On approximating minimizers of convex functionals with a convexity constraint by singular Abreu equations without uniform convexity

TL;DR

This paper introduces a new approximation scheme for convex functionals with convexity constraints, removing the need for uniform convexity assumptions, and applies it to economic and elasticity models.

Contribution

The paper develops a novel approximation method for convex minimizers that does not require uniform convexity, extending previous PDE-based approaches.

Findings

Successfully removes uniform convexity requirement.

Applicable to economic models like Rochet-Choné.

Relevant for elastic shell wrinkling analysis.

Abstract

We revisit the problem of approximating minimizers of certain convex functionals subject to a convexity constraint by solutions of fourth order equations of Abreu type.
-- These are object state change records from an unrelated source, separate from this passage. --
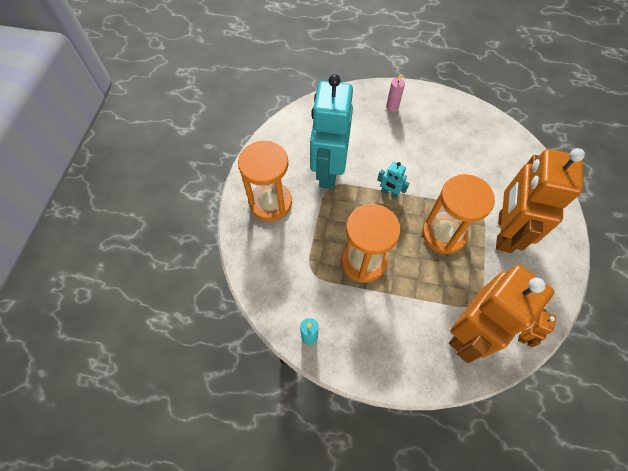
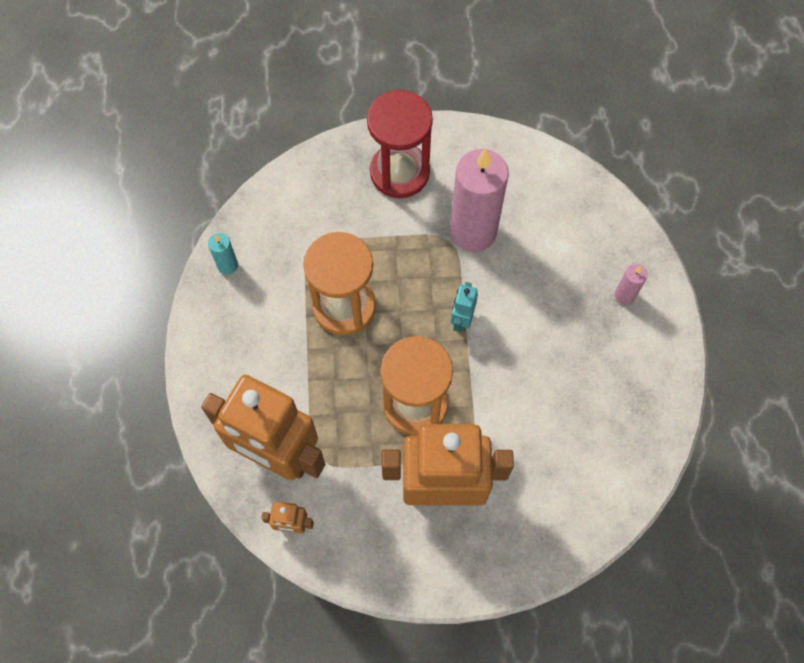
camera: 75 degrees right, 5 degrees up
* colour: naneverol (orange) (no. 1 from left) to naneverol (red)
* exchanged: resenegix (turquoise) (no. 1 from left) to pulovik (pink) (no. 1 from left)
This approximation problem was studied in previous works of Carlier-Radice (Approximation of variational problems with a convexity constraint by PDEs of Abreu type. Calc. Var. Partial Differential Equations. 58 (2019), no. 5, Art. 170) and the author (Singular Abreu equations and minimizers of convex functionals with a convexity constraint, arXiv:1811.02355v3, Comm. Pure Appl. Math., to appear), under the uniform convexity of both the Lagrangian and constraint barrier. By introducing a new approximating scheme, we completely remove the uniform convexity of both the Lagrangian and constraint barrier. Our analysis is applicable to variational problems motivated by the original 2D Rochet-Chon\'e model in the monopolist's problem in Economics, and variational problems arising in the analysis of wrinkling patterns in floating elastic shells in Elasticity.